## To do
Reproduce the text of every item below verbatim, preserving each line break. Omit the pictures from your output.
##### Dataset
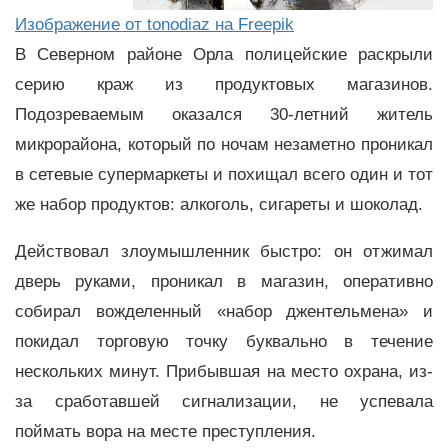
Изображение от tonodiaz на Freepik
В Северном районе Орла полицейские раскрыли
серию краж из продуктовых магазинов.
Подозреваемым оказался 30-летний житель
микрорайона, который по ночам незаметно проникал
в сетевые супермаркеты и похищал всего один и тот
же набор продуктов: алкоголь, сигареты и шоколад.
Действовал злоумышленник быстро: он отжимал
дверь руками, проникал в магазин, оперативно
собирал вожделенный «набор джентельмена» и
покидал торговую точку буквально в течение
нескольких минут. Прибывшая на место охрана, из-
за сработавшей сигнализации, не успевала
поймать вора на месте преступления.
##########
## Task response
Изображение от tonodiaz на Freepik
В Северном районе Орла полицейские раскрыли
серию краж из продуктовых магазинов.
Подозреваемым оказался 30-летний житель
микрорайона, который по ночам незаметно проникал
в сетевые супермаркеты и похищал всего один и тот
же набор продуктов: алкоголь, сигареты и шоколад.
Действовал злоумышленник быстро: он отжимал
дверь руками, проникал в магазин, оперативно
собирал вожделенный «набор джентельмена» и
покидал торговую точку буквально в течение
нескольких минут. Прибывшая на место охрана, из-
за сработавшей сигнализации, не успевала
поймать вора на месте преступления.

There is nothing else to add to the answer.